▶ [INFORMATION PROVIDED]
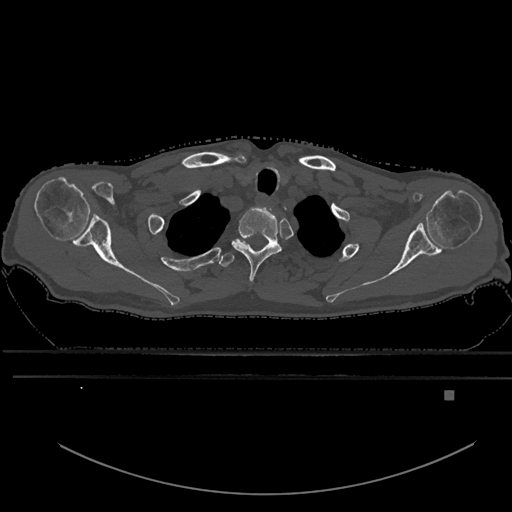
CT including the spine, one axial slice. Position 529 of 969 along the scan axis. Bone window (W 1800 / L 400 HU). 0.5 mm slice thickness. 512 × 512 image matrix, field of view 456 × 456 mm. Patient: male, 82 years. Case-level facts recorded for this patient, not image findings: primary cancer: prostate.
Outlined on this slice (semi-automatically segmented with operator editing):
- T1 vertebra: bounding box (x1, y1, x2, y2) in pixels: (232, 207, 282, 282)
- T2 vertebra: (219, 239, 280, 267)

▶ [TASK REQUIREMENTS] Search the data above for lines holding "this" and copy each of them.

▶ [SOLUTION TO THE PROBLEM]
CT including the spine, one axial slice. Position 529 of 969 along the scan axis. Bone window (W 1800 / L 400 HU). 0.5 mm slice thickness. 512 × 512 image matrix, field of view 456 × 456 mm. Patient: male, 82 years. Case-level facts recorded for this patient, not image findings: primary cancer: prostate.
Outlined on this slice (semi-automatically segmented with operator editing):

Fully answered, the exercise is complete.